The Tennessee Bureau of Investigation anticipates processing more background checks if the deal goes through.

In an average month, TBI processes between 20,000 to 30,000 background checks. In December 2012, the agency handled 82,937.  

The bureau anticipates being able to handle a larger volume of background checks. 

"The only thing we might have to change is our staffing model a little bit, as far as adding another individual to work in that unit, or expand the hours that people there work," said Kristin Helm, a TBI spokesperson.

TBI also expects an increase in the amount of federal firearms licenses.

Currently there are 1,392 license holders statewide.  

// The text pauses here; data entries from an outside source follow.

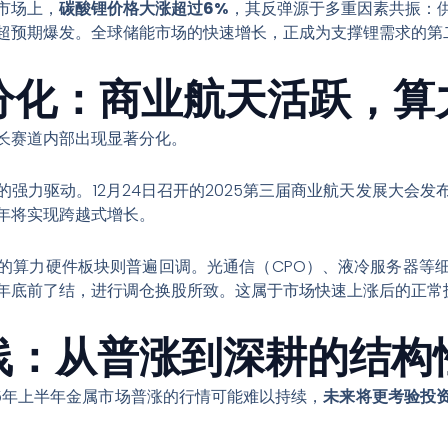
市场上，
碳酸锂价格大涨超过6%
，其反弹源于多重因素共振：
超预期爆发
。全球储能市场的快速增长，正成为支撑锂需求的第
道分化：商业航天活跃，
长赛道内部出现显著分化。
强力驱动。12月24日召开的2025第三届商业航天发展大会发
年将实现跨越式增长
。
的算力硬件板块则普遍回调。光通信（CPO）、液冷服务器等
年底前了结，进行调仓换股所致
。这属于市场快速上涨后的正常
主线：从普涨到深耕的结构
25年上半年金属市场普涨的行情可能难以持续，
未来将更考验投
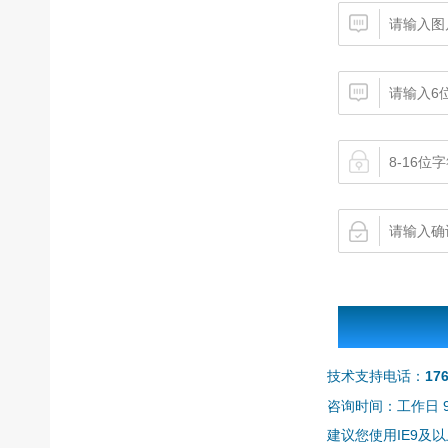
技术支持电话：
17
咨询时间：工作日 9:0
建议您使用IE9及以上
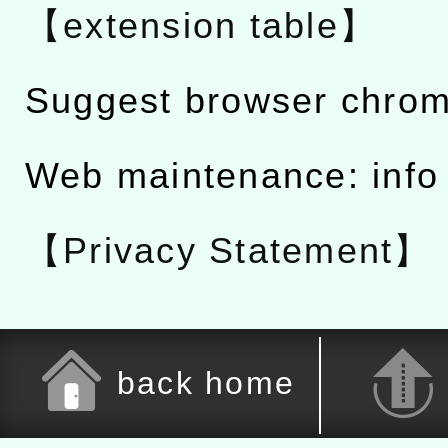
【extension table】
Suggest browser chro
Web maintenance: info
【Privacy Statement】
back home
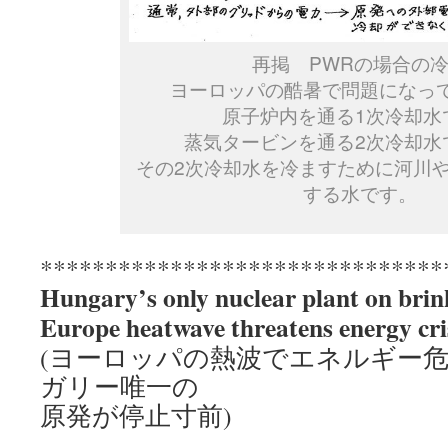
再掲 PWRの場合の
ヨーロッパの酷暑で問題になっ
原子炉内を通る1次冷却水
蒸気タービンを通る2次冷却水
その2次冷却水を冷ますために河川
する水です。
*******************************
Hungary’s only nuclear plant on brin
Europe heatwave threatens energy cri
(ヨーロッパの熱波でエネルギー
ガリー唯一の
原発が停止寸前)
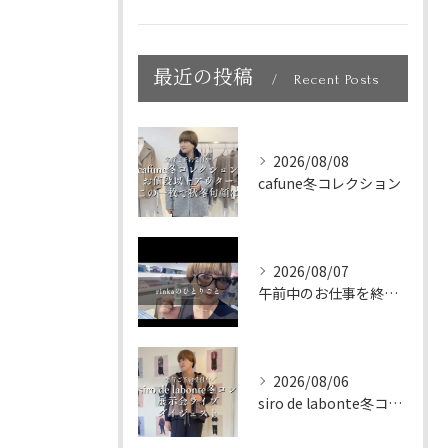
最近の投稿
Recent Posts
2026/08/08
cafune冬コレクション
2026/08/07
午前中のお仕事を終えて、新大久保へランチに🇰🇷🤍
2026/08/06
siro de labonte冬コレクション展示会ライブダイ...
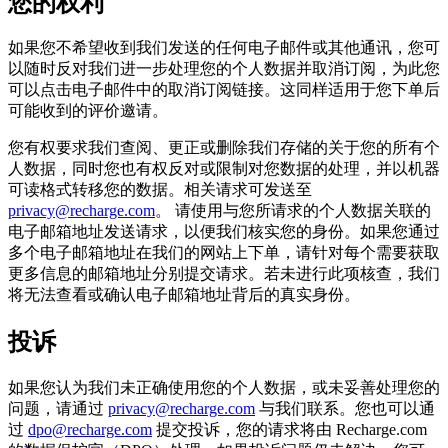
您的权利
如果您不希望收到我们发送的任何电子邮件或其他通讯，您可
以随时反对我们进一步处理您的个人数据并取消订阅，为此您
可以点击电子邮件中的取消订阅链接。这同样适用于您下单后
可能收到的评价邀请。
您有权要求我们查阅、更正或删除我们存储的关于您的所有个
人数据，同时您也有权反对或限制对您数据的处理，并以机器
可读格式转移您的数据。相关请求可发送至
privacy@recharge.com
。 请使用与您所请求的个人数据关联的
电子邮箱地址发送请求，以便我们核实您的身份。如果您通过
多个电子邮箱地址在我们的网站上下单，请针对每个需要获取
更多信息的邮箱地址分别提交请求。若未进行此项核查，我们
将无法查看或确认电子邮箱地址背后的真实身份。
投诉
如果您认为我们未正确使用您的个人数据，或未妥善处理您的
问题，请通过
privacy@recharge.com
与我们联系。您也可以通
过
dpo@recharge.com
提交投诉，您的请求将由 Recharge.com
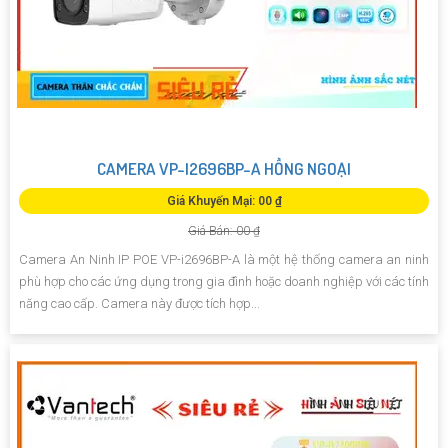
CAMERA VP-I2696BP-A HỒNG NGOẠI
Giá Khuyến Mại: 00 ₫
Giá Bán: 00 ₫
Camera An Ninh IP POE VP-i2696BP-A là một hệ thống camera an ninh
phù hợp cho các ứng dụng trong gia đình hoặc doanh nghiệp với các tính
năng cao cấp. Camera này được tích hợp...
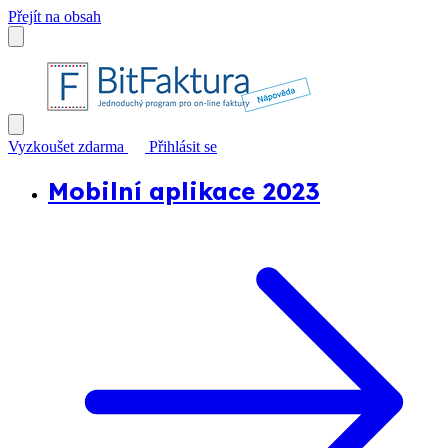
Přejít na obsah
Vyzkoušet zdarma
Přihlásit se
Mobilní aplikace 2023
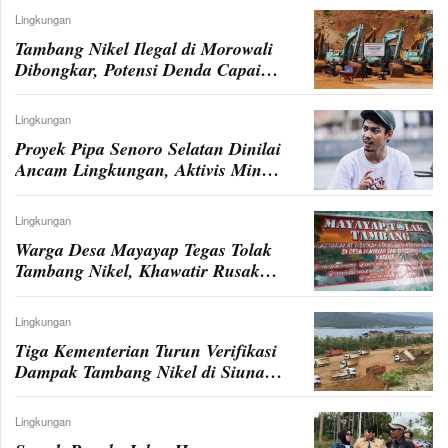
Lingkungan
Tambang Nikel Ilegal di Morowali
Dibongkar, Potensi Denda Capai
Rp2,3 Triliun
Lingkungan
Proyek Pipa Senoro Selatan Dinilai
Ancam Lingkungan, Aktivis Minta
Dihentikan
Lingkungan
Warga Desa Mayayap Tegas Tolak
Tambang Nikel, Khawatir Rusak
Ekosistem dan Sumber Hidup
Lingkungan
Tiga Kementerian Turun Verifikasi
Dampak Tambang Nikel di Siuna
Banggai
Lingkungan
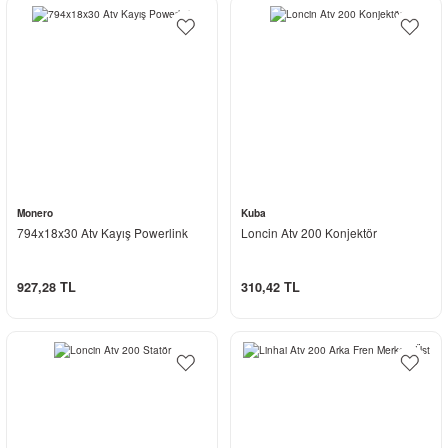
Monero
Kuba
794x18x30 Atv Kayış Powerlink
Loncin Atv 200 Konjektör
927,28 TL
310,42 TL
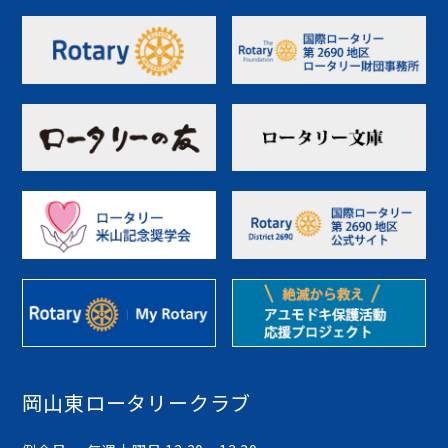
岡山東ロータリークラブ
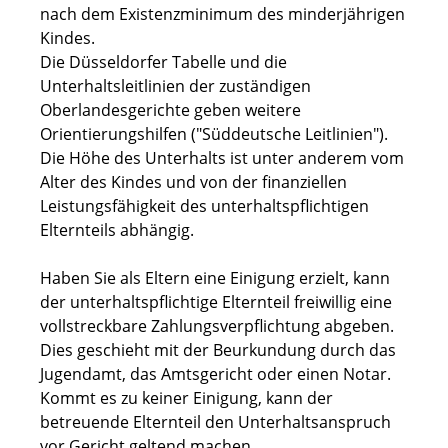
nach dem Existenzminimum des minderjährigen
Kindes
.
Die Düsseldorfer Tabelle und die
Unterhaltsleitlinien der zuständigen
Oberlandesgerichte geben
weitere
Orientierungshilfen ("Süddeutsche Leitlinien").
Die Höhe des Unterhalts ist unter anderem vom
Alter des Kindes und von der finanziellen
Leistungsfähigkeit des unterhaltspflichtigen
Elternteils abhängig.
Haben Sie als Eltern eine Einigung erzielt, kann
der unterhaltspflichtige Elternteil freiwillig eine
vollstreckbare Zahlungsverpflichtung abgeben.
Dies geschieht mit der Beurkundung durch das
Jugendamt, das Amtsgericht oder einen Notar.
Kommt es zu keiner Einigung, kann der
betreuende Elternteil den Unterhaltsanspruch
vor Gericht geltend machen.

Robert White, the owner of WD Sporting Goods also used to sell at gun shows, but he questions how effectively authorities can enforce background checks. 

"It depends whether the promoters go by the law or not is the bottom line. I don't see how they're going to stop one individual selling his gun to another," said White. 

The legislation would not require background checks for selling a gun to family or close friends.

Senate Democrats have promised to call for a vote on the measure on Thursday.